The software industry is trying to head off the threat
of legislation that would make it liable for poor quality
code.
EMC,
Juniper Networks,
Microsoft, SAP and Symantec have set up a forum to develop and
share best practice for writing software to improve the quality of
code and ultimately users' trust in IT and communications
products.
Former White House security advisor Paul Kurz, who heads the
SafeCode forum, said he had spoken to government people in the US,
EU and UK. "They have welcomed the move," he said.
Asked if governments or other large users had threatened to
introduce laws to make software suppliers liable for poor quality
code, Kurz said, "The subject has been mentioned."
SafeCode has collected £25,000 each from its members and is
looking for more backers.
IBM, Oracle and Cisco were among firms looking at the
proposition.
Kurz said the forum has five aims:
• To increase the understanding of the secure development
methods and integrity controls used by suppliers
• Promote proven software assurance practices among suppliers
and customers to foster a "more trusted ecosystem"
• Identify opportunities to leverage such practices to manage
enterprise risks better
• Persuade universities to change their curriculums to "support
the cybersystem"
• To research and develop software assurance initiatives and
practices
Kurz said government, critical national infrastructure owners,
and large enterprises wanted systems that could resists attacks.

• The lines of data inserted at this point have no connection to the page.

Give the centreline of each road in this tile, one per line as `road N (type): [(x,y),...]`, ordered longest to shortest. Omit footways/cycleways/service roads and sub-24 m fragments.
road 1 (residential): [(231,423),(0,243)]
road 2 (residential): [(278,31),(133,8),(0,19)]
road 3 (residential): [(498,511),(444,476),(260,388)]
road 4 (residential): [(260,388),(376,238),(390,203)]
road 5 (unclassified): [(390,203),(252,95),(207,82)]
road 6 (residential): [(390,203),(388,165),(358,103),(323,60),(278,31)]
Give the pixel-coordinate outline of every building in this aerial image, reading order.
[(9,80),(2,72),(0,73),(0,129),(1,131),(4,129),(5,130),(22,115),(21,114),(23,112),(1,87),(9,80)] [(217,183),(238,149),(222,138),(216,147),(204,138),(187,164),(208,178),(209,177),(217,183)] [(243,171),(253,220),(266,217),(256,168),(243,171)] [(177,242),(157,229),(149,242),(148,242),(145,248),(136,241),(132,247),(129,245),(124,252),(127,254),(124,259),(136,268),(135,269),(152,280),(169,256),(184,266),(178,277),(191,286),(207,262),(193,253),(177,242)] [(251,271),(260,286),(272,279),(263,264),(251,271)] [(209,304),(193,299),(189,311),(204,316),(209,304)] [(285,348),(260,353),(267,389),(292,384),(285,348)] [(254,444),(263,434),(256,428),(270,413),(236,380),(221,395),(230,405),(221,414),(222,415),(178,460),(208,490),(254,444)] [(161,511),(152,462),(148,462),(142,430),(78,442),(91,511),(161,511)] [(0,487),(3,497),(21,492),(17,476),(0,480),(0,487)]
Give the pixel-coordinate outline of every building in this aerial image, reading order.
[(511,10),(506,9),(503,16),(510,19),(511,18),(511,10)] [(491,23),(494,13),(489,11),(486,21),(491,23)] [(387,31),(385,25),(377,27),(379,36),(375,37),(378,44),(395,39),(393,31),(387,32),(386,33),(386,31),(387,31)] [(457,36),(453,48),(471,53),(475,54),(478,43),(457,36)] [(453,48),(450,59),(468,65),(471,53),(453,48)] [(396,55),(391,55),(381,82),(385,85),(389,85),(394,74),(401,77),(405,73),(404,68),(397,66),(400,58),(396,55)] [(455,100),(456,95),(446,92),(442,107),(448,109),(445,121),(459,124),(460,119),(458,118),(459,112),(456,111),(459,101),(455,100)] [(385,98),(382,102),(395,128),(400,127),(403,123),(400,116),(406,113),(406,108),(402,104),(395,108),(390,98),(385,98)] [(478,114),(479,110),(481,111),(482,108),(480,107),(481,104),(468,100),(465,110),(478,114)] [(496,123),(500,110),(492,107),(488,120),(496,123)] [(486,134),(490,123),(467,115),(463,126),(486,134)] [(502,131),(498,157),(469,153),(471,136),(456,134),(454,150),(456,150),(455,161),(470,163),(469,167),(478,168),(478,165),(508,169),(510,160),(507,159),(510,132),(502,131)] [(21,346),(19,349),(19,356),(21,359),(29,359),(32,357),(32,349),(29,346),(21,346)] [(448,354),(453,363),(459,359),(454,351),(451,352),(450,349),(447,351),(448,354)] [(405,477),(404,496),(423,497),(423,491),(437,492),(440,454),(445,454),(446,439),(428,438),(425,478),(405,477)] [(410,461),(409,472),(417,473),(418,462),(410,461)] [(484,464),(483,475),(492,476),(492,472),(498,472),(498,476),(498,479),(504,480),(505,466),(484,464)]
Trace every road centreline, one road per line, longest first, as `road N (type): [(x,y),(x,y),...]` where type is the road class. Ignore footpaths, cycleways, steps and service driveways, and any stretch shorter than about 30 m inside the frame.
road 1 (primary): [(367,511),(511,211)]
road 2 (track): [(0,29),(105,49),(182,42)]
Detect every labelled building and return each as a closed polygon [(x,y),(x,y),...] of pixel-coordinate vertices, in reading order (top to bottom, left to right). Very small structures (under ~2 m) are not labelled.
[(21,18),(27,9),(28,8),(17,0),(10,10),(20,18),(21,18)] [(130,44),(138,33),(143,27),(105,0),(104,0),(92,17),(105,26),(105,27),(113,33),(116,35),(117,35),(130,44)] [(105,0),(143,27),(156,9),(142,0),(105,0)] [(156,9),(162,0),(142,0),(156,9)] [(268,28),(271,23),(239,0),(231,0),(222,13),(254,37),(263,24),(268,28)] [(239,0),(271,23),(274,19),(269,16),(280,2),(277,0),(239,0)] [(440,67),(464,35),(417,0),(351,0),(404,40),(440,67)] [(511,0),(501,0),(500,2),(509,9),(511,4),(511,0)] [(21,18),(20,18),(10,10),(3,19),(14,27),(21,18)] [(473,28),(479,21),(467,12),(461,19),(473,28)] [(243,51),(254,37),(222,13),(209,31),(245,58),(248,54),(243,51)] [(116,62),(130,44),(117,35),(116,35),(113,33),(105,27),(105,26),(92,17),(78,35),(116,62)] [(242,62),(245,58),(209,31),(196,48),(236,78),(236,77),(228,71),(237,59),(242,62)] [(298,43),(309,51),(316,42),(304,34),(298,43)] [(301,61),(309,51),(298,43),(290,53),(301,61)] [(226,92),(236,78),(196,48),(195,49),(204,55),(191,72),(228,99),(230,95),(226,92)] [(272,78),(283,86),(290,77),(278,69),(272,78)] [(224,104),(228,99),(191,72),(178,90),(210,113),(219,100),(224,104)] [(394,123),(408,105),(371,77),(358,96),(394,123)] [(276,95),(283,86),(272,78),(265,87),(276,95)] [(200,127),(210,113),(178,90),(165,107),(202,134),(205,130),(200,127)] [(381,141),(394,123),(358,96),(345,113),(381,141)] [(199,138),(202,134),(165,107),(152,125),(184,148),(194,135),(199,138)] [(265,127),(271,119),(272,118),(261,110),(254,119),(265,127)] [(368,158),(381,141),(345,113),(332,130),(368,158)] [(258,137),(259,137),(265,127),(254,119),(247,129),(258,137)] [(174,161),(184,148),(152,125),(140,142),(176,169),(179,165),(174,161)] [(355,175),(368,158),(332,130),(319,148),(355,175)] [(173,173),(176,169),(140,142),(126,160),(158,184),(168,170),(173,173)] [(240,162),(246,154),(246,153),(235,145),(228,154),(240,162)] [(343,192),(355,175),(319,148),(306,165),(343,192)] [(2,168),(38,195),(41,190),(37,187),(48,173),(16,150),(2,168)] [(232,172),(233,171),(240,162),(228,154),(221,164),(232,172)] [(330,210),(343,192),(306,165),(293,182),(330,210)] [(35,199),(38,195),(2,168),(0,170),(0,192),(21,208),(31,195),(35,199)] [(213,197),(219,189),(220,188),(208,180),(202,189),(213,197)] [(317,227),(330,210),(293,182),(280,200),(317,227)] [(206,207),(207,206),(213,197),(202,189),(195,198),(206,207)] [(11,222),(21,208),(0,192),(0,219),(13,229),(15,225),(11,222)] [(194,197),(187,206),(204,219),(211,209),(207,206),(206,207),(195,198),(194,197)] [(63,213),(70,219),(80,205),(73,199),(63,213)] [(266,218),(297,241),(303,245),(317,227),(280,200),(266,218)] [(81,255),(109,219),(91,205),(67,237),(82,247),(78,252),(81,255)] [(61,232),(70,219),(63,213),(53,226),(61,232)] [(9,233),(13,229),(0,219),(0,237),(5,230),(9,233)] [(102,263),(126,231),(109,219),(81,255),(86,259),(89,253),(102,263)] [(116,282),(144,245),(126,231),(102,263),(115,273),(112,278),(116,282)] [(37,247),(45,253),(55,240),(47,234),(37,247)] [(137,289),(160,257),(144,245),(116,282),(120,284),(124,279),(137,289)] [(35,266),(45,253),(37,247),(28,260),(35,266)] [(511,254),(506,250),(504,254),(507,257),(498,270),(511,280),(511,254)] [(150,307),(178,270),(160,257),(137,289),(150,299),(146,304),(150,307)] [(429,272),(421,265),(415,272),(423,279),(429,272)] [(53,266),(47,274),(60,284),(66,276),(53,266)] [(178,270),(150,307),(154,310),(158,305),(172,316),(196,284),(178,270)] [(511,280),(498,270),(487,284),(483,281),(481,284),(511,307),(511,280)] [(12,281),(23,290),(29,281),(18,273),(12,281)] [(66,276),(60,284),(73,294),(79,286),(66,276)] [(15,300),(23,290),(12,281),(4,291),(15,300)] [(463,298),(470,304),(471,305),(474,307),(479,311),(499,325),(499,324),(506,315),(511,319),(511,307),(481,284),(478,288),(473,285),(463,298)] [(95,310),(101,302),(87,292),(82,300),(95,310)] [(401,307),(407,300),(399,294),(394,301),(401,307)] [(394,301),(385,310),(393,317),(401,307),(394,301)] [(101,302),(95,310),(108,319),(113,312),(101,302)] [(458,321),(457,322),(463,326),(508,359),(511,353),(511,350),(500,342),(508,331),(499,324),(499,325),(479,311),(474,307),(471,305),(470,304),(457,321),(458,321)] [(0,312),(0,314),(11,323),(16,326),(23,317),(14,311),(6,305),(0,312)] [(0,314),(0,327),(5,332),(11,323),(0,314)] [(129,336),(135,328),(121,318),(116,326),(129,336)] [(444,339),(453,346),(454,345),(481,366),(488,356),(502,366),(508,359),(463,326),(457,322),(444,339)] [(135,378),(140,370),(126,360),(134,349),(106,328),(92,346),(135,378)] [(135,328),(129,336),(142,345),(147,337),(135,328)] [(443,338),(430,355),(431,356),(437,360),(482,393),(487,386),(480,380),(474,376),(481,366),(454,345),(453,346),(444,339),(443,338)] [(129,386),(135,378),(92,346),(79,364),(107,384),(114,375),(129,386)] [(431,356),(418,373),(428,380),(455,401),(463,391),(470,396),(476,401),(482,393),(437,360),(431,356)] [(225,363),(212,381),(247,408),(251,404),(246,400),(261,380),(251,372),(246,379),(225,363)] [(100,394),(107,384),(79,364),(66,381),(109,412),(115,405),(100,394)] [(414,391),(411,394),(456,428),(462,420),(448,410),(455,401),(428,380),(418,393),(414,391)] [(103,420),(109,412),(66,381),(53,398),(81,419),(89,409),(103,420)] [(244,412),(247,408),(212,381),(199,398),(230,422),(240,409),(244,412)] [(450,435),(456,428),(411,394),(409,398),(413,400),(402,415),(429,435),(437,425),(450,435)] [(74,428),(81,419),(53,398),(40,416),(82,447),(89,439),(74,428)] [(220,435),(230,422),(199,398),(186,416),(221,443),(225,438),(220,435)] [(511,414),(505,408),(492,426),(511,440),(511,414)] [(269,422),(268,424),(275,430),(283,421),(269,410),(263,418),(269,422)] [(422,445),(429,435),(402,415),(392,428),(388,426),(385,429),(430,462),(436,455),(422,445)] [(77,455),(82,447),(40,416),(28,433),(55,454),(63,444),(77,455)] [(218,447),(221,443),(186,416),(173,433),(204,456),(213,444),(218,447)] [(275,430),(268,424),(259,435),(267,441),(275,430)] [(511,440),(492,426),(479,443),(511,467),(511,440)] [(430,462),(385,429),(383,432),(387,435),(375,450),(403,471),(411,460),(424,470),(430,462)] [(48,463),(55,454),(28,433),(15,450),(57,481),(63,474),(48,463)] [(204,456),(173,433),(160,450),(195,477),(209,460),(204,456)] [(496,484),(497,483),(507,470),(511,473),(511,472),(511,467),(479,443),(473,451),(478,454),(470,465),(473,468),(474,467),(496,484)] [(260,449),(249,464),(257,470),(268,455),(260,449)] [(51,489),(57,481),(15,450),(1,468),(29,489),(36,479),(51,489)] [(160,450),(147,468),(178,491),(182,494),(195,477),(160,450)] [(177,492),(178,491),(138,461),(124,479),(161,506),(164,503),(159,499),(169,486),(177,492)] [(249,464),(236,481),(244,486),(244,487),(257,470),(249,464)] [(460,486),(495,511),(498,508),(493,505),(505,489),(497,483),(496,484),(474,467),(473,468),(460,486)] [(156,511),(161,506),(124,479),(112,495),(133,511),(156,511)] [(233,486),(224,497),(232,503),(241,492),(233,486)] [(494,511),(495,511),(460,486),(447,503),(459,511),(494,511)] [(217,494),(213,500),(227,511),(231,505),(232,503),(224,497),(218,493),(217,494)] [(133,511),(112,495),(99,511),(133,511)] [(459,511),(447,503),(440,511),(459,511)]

"We will work with them and academia to improve software
assurance," he said.
He added he would work with other initiatives, such as the
International Standards Organisation and the
ISSA to improve software
quality, and invited other software houses to join. "The industry
needs to stand together here. We have a programme of work that
needs funding," he said.
He said he expected to have a policy committee that would direct
a technical committee that would thrash out the common ground.
"There will also be an advisory group to maintain communications
with academia, government, and critical national infrastructure
owners," he said.
Kurz said members would share best practices to find common
ground and also understand difference in approach. The first fruits
were likely to appear in 90 to 120 days.